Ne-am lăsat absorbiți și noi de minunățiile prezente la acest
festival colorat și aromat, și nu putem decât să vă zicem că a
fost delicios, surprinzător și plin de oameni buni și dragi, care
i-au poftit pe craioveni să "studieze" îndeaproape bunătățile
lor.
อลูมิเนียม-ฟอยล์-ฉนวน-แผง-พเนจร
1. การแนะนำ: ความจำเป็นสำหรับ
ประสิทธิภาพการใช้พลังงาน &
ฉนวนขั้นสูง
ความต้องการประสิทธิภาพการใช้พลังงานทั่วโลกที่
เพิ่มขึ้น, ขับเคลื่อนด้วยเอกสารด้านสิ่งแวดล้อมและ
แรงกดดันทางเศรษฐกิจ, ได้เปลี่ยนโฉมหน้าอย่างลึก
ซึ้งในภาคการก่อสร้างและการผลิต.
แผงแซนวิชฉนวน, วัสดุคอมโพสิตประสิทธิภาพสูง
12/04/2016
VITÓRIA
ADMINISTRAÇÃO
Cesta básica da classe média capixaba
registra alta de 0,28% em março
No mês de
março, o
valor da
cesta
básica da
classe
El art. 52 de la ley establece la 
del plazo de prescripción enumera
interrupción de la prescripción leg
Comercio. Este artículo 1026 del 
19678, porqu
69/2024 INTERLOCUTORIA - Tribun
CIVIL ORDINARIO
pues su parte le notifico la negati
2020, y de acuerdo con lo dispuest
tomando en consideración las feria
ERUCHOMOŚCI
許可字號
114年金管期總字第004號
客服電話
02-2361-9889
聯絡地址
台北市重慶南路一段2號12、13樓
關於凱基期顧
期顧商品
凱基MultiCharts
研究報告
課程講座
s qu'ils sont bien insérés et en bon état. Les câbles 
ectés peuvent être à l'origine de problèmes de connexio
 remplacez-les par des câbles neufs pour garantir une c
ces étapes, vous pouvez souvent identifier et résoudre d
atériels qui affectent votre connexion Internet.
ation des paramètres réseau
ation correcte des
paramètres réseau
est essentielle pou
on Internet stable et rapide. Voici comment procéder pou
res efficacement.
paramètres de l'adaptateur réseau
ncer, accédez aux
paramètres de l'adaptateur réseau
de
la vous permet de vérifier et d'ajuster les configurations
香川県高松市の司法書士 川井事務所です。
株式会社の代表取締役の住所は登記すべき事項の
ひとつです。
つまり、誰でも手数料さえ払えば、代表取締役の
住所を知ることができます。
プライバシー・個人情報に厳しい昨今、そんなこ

• [EXERCISE AIM]: From the material above, copy every line that has the word "classe" in it.

• [ANSWER SECTION]:
Cesta básica da classe média capixaba
classe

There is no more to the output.